Instructions to follow
Extract every line below that contains the word "thermometer", copying each one in full.

Given data
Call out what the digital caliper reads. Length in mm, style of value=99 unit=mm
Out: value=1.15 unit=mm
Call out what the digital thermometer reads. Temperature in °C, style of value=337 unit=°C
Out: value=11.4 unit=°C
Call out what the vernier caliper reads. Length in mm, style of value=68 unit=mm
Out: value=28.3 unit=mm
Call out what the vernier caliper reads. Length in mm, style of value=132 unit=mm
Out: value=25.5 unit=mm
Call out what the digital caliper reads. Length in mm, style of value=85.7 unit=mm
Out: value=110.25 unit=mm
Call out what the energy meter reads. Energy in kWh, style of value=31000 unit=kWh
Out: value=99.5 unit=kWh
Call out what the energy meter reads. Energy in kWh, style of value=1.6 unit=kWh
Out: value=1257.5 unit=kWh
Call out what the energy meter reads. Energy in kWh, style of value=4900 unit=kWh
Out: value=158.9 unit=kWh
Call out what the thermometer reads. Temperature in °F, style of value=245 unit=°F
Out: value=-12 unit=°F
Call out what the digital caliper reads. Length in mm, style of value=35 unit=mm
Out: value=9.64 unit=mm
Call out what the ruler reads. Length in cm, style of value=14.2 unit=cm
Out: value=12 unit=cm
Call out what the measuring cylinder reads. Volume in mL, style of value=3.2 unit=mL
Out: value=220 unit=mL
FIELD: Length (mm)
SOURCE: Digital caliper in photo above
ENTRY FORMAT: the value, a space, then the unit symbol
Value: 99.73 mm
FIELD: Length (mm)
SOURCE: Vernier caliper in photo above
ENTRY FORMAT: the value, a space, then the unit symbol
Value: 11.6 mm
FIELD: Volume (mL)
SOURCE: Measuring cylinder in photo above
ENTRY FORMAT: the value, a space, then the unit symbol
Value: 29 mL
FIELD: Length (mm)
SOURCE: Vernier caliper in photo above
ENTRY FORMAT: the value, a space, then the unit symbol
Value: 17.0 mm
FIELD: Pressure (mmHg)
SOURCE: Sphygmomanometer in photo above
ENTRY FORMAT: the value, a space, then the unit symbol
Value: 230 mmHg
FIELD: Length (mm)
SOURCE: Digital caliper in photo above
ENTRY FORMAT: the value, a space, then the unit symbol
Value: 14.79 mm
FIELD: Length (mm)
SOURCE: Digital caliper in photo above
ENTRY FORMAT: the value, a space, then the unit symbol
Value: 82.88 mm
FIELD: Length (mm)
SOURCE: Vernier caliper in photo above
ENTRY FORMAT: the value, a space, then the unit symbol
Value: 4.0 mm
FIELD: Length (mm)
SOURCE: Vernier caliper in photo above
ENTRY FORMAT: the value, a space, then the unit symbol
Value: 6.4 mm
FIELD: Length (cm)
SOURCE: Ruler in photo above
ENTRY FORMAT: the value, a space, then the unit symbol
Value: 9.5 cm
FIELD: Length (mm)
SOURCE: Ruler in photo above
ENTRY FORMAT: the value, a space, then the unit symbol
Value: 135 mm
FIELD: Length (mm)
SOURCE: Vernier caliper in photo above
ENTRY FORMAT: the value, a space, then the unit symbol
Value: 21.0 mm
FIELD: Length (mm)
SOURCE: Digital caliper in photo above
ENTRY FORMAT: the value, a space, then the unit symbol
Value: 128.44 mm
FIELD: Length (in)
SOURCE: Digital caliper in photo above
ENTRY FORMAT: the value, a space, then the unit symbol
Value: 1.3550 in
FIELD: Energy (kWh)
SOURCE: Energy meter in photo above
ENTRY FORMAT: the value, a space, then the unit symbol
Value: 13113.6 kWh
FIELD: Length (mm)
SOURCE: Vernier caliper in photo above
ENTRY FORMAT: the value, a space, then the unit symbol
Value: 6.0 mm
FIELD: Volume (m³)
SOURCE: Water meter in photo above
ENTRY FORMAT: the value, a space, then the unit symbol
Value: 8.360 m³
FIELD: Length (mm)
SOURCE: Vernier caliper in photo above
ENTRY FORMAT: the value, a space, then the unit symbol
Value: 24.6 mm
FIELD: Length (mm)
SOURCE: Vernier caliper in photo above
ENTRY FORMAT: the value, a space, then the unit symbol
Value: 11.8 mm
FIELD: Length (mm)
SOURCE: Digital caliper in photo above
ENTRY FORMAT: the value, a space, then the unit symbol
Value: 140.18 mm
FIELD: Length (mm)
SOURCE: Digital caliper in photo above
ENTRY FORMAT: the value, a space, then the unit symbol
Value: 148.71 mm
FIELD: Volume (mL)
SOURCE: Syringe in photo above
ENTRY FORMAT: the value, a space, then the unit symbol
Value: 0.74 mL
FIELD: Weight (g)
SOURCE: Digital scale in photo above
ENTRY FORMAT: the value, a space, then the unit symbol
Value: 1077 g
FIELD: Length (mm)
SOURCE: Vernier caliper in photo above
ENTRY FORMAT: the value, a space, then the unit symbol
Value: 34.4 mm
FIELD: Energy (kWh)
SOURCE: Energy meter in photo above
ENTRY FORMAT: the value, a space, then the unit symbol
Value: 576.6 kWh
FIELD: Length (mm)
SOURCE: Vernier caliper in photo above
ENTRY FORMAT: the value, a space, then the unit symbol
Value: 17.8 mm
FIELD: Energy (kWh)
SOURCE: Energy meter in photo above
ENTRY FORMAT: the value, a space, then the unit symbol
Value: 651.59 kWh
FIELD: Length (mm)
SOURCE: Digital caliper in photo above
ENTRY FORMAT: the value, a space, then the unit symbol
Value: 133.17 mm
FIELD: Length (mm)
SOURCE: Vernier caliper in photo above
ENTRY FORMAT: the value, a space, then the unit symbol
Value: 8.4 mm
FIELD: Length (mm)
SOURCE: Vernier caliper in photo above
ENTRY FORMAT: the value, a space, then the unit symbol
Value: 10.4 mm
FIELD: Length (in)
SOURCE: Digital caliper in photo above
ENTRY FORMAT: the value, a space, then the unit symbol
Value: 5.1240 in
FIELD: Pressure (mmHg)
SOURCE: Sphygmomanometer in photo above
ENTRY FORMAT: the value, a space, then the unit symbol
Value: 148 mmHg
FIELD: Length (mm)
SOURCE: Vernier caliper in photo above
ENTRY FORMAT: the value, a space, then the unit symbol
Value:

Reply to the exercise
Call out what the digital thermometer reads. Temperature in °C, style of value=337 unit=°C
Call out what the thermometer reads. Temperature in °F, style of value=245 unit=°F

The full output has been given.